By holding onto second place, Haslam limited the damage in his championship chase but he had the Sterilgarda Yamaha of Cal Crutchlow on his tail, until Fabrizio removed the pressure by getting the factory Ducati ahead of the Yamaha once more.

With the chequered flag in sight, Biaggi eased off to wave to the crowd but Corser made a mistake and ran off the track, rejoining to finish tenth. He was running fifth at the time.
While Biaggi celebrated his 39th birthday by throwing his gloves, then his Suomy helmet to his fans in the grand stand, the Sterilgarda Yamaha team was left winless once again. Incredibly, the team that dominated the second half of the 2009 season and ended up winning the championship has yet to score a race win this year.
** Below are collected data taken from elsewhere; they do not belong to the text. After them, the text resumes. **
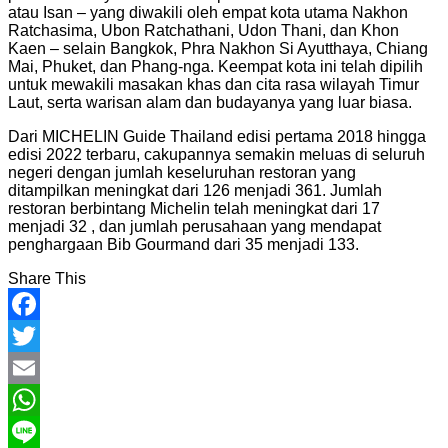
atau Isan – yang diwakili oleh empat kota utama Nakhon
Ratchasima, Ubon Ratchathani, Udon Thani, dan Khon
Kaen – selain Bangkok, Phra Nakhon Si Ayutthaya, Chiang
Mai, Phuket, dan Phang-nga. Keempat kota ini telah dipilih
untuk mewakili masakan khas dan cita rasa wilayah Timur
Laut, serta warisan alam dan budayanya yang luar biasa.
Dari MICHELIN Guide Thailand edisi pertama 2018 hingga
edisi 2022 terbaru, cakupannya semakin meluas di seluruh
negeri dengan jumlah keseluruhan restoran yang
ditampilkan meningkat dari 126 menjadi 361. Jumlah
restoran berbintang Michelin telah meningkat dari 17
menjadi 32 , dan jumlah perusahaan yang mendapat
penghargaan Bib Gourmand dari 35 menjadi 133.
Share This
Facebook
Twitter
Email
WhatsApp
Texan Ben Spies is certainly missed, and the two Brits – Crutchlow and Toseland – are clearly not up to the job, although Crutchlow came away with the lap record, 1m 36.546s.
Signaling that as far as he is concerned the championship is far from over, Haslam vowed to come back fighting at Brno in the Czech Republic on July 11.
“After the issues we’ve had this weekend (to do with the clutch and electronics) I thought that eigth in race one was probably the best we’d get this weekend,” Haslam admitted. “But, all credit to the team because they went back to a setting that we used in USA and South Africa. The bike was much better in the second race.
"Race two felt like normal and the bike felt a million times better than race one, but I’ve got so many blisters on my hands because I was trying so hard.
“I took a lap or two too long to pass Troy (Corser) and Michel (Fabrizio) in the second race and by then Max was too far ahead to catch. Max is riding well and the Aprilia is currently the package to beat but I’m confident that, as long as we all work hard, we can beat him. We do all our own development work and it’s because of all the hard work, that we are competitive.
“If Suzuki Japan wanted to give us some more help, it would be much appreciated and it would be a great benefit to us all. In the meantime, I’m going to keeping fighting for more and podiums. That was my aim before the season began, and it’s still the same now.”